Three Equity Factors


Stocks have higher expected returns than fixed incomes.


Small company stocks have higher expected returns than large company stocks.


Lower-priced "value" stocks have higher expected returns than higher-priced "growth" stocks.


Risk Means Opportunity

We stand by the philosophy that investors are rewarded in proportion to the risk they take. Framing decisions around compensated risk factors in the equity and bond markets connects investors to the forces that create opportunities to build wealth over time. While returns come from risk, not all risk is created equal. We believe that everything we have learned about expected returns in the equity markets can be summarized in three dimensions. The first dimension is that stocks are riskier than bonds and have greater expected returns. Relative performance among stocks is largely driven by the two other dimensions: small/large and value/growth. Many economists believe that small cap and value stocks outperform because the market rationally discounts their prices to reflect underlying risk. The lower prices give investors greater upside as compensation for bearing this risk.

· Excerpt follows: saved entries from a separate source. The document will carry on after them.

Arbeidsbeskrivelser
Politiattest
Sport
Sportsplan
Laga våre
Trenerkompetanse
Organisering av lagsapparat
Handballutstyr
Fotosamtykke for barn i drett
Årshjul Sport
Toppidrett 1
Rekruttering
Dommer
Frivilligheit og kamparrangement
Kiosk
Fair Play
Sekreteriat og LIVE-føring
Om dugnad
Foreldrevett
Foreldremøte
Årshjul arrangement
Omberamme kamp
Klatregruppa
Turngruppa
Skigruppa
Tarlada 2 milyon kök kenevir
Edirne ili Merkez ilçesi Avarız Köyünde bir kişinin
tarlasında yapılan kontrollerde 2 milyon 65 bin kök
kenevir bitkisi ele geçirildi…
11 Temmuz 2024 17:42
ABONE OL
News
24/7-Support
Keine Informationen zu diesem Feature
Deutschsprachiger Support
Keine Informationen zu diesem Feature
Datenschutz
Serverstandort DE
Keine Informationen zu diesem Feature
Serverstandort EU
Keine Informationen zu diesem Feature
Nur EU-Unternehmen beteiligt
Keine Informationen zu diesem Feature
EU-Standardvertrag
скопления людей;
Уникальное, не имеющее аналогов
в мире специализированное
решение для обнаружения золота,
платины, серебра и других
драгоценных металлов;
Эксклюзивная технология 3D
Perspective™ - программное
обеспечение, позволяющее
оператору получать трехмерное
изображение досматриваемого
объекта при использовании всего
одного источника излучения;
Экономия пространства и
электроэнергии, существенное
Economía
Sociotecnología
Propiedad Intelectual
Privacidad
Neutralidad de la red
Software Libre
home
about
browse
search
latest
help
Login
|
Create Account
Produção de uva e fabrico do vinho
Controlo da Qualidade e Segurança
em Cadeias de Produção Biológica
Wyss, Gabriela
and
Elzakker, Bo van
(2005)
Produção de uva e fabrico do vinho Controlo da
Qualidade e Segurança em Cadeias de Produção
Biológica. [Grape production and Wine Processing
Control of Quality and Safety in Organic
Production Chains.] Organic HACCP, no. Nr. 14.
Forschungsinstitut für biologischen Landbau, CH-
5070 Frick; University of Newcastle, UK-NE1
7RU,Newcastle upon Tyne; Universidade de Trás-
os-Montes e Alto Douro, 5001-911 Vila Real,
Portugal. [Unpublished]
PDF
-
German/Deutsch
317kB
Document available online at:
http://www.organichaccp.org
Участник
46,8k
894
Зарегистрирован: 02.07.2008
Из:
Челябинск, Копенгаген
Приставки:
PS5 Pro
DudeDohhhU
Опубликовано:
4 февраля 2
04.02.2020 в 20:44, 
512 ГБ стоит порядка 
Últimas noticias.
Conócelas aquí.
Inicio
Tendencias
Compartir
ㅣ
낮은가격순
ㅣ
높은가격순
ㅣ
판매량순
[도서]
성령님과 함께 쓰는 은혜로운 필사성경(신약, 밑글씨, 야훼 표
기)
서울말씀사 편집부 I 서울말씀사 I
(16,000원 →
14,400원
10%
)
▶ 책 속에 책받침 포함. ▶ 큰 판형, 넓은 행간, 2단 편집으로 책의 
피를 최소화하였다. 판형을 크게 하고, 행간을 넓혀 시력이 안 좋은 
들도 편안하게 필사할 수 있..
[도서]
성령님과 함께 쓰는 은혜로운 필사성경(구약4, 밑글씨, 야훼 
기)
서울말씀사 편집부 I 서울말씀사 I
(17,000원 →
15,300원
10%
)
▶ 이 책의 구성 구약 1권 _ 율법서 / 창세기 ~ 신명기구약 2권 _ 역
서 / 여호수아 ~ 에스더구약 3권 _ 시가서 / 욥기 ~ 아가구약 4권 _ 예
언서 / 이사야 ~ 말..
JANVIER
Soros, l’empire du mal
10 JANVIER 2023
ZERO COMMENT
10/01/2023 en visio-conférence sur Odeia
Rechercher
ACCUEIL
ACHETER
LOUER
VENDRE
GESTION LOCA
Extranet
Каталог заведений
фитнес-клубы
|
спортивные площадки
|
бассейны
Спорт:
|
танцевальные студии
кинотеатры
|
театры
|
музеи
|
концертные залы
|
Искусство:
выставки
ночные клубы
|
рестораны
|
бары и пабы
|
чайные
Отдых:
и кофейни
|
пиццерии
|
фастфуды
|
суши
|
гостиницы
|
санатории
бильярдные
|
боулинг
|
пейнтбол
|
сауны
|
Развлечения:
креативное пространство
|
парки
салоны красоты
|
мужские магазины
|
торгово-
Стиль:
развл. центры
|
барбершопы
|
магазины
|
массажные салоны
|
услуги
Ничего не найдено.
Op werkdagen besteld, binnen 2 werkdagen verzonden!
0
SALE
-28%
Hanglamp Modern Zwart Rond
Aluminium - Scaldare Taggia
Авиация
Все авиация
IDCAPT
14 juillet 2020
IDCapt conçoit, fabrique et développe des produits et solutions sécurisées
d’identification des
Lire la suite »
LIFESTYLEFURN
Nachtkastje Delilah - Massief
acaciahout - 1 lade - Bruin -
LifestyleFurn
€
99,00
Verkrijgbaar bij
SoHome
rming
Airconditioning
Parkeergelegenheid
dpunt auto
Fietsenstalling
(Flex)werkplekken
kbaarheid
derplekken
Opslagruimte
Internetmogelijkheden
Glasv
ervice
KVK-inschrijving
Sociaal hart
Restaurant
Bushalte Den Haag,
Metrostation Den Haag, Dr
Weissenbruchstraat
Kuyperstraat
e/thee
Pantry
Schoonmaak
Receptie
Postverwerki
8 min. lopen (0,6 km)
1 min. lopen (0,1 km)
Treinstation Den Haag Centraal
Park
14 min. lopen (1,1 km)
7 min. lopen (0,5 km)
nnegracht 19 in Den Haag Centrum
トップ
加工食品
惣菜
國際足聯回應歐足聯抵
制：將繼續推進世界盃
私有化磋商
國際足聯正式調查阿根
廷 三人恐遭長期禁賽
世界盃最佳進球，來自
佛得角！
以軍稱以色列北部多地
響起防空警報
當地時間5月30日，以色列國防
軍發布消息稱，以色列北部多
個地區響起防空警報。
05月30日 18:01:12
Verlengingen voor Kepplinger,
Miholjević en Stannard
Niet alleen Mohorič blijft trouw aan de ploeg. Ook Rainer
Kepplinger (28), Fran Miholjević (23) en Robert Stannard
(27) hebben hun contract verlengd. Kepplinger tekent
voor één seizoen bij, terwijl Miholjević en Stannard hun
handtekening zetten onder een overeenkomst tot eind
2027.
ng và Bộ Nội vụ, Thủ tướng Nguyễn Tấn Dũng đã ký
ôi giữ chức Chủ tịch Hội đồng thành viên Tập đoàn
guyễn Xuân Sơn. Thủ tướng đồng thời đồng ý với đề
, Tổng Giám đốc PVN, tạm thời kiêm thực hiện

One of Global Trust’s core beliefs is that markets are efficient and work. Traditionally, managers strive to “beat” the market by seeking pricing mistakes and attempting to predict the future. Too often, this strategy proves costly and futile. At Global Trust, we see capital markets as an ally, not an adversary. Rather than speculating or seeking out “mistaken” prices, we investigate the ways that markets compensate investors. Markets throughout the world have a history of rewarding investors for the risk they take and capital they supply to launch and expand companies. Companies compete with one another for investment capital, and investors compete with one another to find the most attractive returns. This competition quickly drives prices to “fair value,” ensuring that no investor can expect higher returns without bearing higher risk. Since information on public companies is widely disseminated, gaining an edge on other investors is difficult. Does this mean that all markets are perfectly efficient and all companies are correctly priced? No, it does not, but it does indicate that markets and company prices are a function of all the public information available at any given time.

The Fixed Income Factors

We approach fixed income primarily as a strategy to maximize overall portfolio performance. Shorter-term, high-quality debt instruments tend to have less risk. In other words, longer-term instruments are risker than shorter-term ones, and instruments of lower credit quality are riskier than those with higher credit quality. Our lower-risk bond strategies help temper total portfolio volatility to take more risk in equities, where expected returns are greater.

Deliberate & Diversified

We believe that diversification is essential to a solid investment strategy because it washes away the random fortunes of individual stocks and positions portfolios to capture the returns of broad economic forces. We diversify not only in the amount of securities held but also in the range of capital market strategies we explore and develop. In this way, we focus on the factors that drive investment returns and reduce excess and undesirable risk. Specifically, we diversify your portfolio based on your risk/reward ratio and your objectives.